### DIRECTION
Reproduce the lines below exactly, starting with the line that contains "pose: elev=94.4 azim=323.5" and going on through the line that contains "Dot at: (263, 207)", with both of those lines included.

### EXCERPTED DATA
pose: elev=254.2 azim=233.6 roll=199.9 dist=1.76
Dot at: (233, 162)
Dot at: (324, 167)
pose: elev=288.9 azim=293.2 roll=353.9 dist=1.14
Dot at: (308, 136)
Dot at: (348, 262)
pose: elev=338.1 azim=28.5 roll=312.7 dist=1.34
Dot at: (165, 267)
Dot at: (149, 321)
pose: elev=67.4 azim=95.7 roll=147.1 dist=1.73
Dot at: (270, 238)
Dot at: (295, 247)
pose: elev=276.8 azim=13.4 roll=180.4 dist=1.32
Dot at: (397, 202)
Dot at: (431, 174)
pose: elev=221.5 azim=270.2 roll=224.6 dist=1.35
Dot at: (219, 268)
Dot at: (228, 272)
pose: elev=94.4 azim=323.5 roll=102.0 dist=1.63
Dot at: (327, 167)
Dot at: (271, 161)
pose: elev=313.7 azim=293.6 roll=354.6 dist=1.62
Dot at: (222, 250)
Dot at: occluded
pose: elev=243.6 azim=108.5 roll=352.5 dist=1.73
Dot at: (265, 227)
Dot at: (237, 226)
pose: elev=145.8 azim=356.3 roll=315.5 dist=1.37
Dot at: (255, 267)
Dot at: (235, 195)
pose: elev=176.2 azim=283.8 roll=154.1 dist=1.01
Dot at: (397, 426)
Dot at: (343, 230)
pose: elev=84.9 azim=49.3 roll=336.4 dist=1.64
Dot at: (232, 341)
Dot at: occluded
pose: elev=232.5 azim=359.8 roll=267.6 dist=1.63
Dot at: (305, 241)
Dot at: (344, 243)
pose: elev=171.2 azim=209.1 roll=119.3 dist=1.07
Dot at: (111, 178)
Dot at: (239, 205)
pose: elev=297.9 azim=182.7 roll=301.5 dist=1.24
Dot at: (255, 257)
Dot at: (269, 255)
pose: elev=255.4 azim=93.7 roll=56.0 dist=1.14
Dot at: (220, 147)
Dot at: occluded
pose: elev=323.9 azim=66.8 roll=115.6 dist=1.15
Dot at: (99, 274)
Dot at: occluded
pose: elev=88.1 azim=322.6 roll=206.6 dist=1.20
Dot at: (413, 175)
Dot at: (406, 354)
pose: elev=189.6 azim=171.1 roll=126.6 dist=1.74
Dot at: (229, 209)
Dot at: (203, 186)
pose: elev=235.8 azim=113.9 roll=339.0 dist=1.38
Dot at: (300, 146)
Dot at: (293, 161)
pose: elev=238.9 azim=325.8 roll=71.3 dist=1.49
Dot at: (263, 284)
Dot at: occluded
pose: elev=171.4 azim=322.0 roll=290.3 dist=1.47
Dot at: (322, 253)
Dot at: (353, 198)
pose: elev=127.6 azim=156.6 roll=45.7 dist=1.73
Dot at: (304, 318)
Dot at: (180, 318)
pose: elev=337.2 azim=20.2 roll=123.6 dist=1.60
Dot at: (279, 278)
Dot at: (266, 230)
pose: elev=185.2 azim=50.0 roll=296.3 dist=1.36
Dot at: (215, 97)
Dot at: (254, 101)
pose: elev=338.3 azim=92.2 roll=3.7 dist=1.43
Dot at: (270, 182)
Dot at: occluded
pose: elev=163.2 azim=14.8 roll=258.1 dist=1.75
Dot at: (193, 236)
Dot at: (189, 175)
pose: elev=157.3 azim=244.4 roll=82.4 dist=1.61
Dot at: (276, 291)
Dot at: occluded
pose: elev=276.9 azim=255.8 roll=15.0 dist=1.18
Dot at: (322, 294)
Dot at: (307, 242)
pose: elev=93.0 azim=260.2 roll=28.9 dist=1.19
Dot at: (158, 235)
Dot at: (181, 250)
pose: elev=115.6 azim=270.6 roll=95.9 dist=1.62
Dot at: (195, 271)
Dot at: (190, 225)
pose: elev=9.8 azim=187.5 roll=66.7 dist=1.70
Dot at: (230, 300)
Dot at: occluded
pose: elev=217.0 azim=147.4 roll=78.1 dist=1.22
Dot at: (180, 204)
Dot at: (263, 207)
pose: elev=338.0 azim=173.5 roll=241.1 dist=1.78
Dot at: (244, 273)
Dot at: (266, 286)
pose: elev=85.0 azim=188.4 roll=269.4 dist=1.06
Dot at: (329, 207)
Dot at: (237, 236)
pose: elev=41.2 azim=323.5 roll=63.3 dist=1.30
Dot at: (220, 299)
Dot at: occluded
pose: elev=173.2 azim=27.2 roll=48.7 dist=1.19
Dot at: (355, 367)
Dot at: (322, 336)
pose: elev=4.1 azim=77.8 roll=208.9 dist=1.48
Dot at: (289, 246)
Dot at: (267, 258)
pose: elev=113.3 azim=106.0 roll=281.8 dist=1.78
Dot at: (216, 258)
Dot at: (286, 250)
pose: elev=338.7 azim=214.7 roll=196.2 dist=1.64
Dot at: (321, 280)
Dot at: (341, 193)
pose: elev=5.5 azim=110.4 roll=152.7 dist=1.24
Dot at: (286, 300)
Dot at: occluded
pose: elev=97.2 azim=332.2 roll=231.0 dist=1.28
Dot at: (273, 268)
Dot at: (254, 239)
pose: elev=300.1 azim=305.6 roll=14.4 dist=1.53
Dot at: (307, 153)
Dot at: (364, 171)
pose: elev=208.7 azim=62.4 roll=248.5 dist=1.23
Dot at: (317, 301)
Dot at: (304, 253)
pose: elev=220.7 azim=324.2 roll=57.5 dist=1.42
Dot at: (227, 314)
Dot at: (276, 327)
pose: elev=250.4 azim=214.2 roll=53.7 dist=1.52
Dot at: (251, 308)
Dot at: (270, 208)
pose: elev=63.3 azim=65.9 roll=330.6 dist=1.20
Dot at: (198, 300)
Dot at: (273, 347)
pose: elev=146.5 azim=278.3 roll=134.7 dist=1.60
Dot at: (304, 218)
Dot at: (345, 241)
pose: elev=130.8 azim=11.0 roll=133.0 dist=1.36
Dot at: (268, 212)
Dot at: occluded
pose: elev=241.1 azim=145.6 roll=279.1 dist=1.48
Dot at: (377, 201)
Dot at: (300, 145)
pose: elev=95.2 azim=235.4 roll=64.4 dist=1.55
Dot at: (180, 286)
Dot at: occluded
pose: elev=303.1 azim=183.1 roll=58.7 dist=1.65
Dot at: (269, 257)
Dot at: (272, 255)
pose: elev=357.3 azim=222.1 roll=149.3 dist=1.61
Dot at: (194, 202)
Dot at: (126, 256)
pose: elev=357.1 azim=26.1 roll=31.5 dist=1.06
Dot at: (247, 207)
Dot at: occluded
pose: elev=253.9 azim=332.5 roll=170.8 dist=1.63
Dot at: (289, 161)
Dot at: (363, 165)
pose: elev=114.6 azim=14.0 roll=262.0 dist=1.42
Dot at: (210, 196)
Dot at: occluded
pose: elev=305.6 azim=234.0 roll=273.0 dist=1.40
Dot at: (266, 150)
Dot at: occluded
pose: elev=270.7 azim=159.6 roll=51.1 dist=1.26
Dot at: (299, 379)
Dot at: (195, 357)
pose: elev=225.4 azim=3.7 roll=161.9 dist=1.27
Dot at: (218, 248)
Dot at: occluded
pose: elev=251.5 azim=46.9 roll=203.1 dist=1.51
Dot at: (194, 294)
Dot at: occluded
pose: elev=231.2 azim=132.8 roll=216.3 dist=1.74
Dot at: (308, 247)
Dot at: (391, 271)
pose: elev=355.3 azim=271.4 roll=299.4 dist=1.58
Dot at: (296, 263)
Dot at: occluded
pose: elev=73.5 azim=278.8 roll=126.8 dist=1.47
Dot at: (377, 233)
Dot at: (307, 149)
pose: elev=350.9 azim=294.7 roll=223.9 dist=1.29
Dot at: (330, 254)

### SOLUTION FOR THIS TASK
pose: elev=94.4 azim=323.5 roll=102.0 dist=1.63
Dot at: (327, 167)
Dot at: (271, 161)
pose: elev=313.7 azim=293.6 roll=354.6 dist=1.62
Dot at: (222, 250)
Dot at: occluded
pose: elev=243.6 azim=108.5 roll=352.5 dist=1.73
Dot at: (265, 227)
Dot at: (237, 226)
pose: elev=145.8 azim=356.3 roll=315.5 dist=1.37
Dot at: (255, 267)
Dot at: (235, 195)
pose: elev=176.2 azim=283.8 roll=154.1 dist=1.01
Dot at: (397, 426)
Dot at: (343, 230)
pose: elev=84.9 azim=49.3 roll=336.4 dist=1.64
Dot at: (232, 341)
Dot at: occluded
pose: elev=232.5 azim=359.8 roll=267.6 dist=1.63
Dot at: (305, 241)
Dot at: (344, 243)
pose: elev=171.2 azim=209.1 roll=119.3 dist=1.07
Dot at: (111, 178)
Dot at: (239, 205)
pose: elev=297.9 azim=182.7 roll=301.5 dist=1.24
Dot at: (255, 257)
Dot at: (269, 255)
pose: elev=255.4 azim=93.7 roll=56.0 dist=1.14
Dot at: (220, 147)
Dot at: occluded
pose: elev=323.9 azim=66.8 roll=115.6 dist=1.15
Dot at: (99, 274)
Dot at: occluded
pose: elev=88.1 azim=322.6 roll=206.6 dist=1.20
Dot at: (413, 175)
Dot at: (406, 354)
pose: elev=189.6 azim=171.1 roll=126.6 dist=1.74
Dot at: (229, 209)
Dot at: (203, 186)
pose: elev=235.8 azim=113.9 roll=339.0 dist=1.38
Dot at: (300, 146)
Dot at: (293, 161)
pose: elev=238.9 azim=325.8 roll=71.3 dist=1.49
Dot at: (263, 284)
Dot at: occluded
pose: elev=171.4 azim=322.0 roll=290.3 dist=1.47
Dot at: (322, 253)
Dot at: (353, 198)
pose: elev=127.6 azim=156.6 roll=45.7 dist=1.73
Dot at: (304, 318)
Dot at: (180, 318)
pose: elev=337.2 azim=20.2 roll=123.6 dist=1.60
Dot at: (279, 278)
Dot at: (266, 230)
pose: elev=185.2 azim=50.0 roll=296.3 dist=1.36
Dot at: (215, 97)
Dot at: (254, 101)
pose: elev=338.3 azim=92.2 roll=3.7 dist=1.43
Dot at: (270, 182)
Dot at: occluded
pose: elev=163.2 azim=14.8 roll=258.1 dist=1.75
Dot at: (193, 236)
Dot at: (189, 175)
pose: elev=157.3 azim=244.4 roll=82.4 dist=1.61
Dot at: (276, 291)
Dot at: occluded
pose: elev=276.9 azim=255.8 roll=15.0 dist=1.18
Dot at: (322, 294)
Dot at: (307, 242)
pose: elev=93.0 azim=260.2 roll=28.9 dist=1.19
Dot at: (158, 235)
Dot at: (181, 250)
pose: elev=115.6 azim=270.6 roll=95.9 dist=1.62
Dot at: (195, 271)
Dot at: (190, 225)
pose: elev=9.8 azim=187.5 roll=66.7 dist=1.70
Dot at: (230, 300)
Dot at: occluded
pose: elev=217.0 azim=147.4 roll=78.1 dist=1.22
Dot at: (180, 204)
Dot at: (263, 207)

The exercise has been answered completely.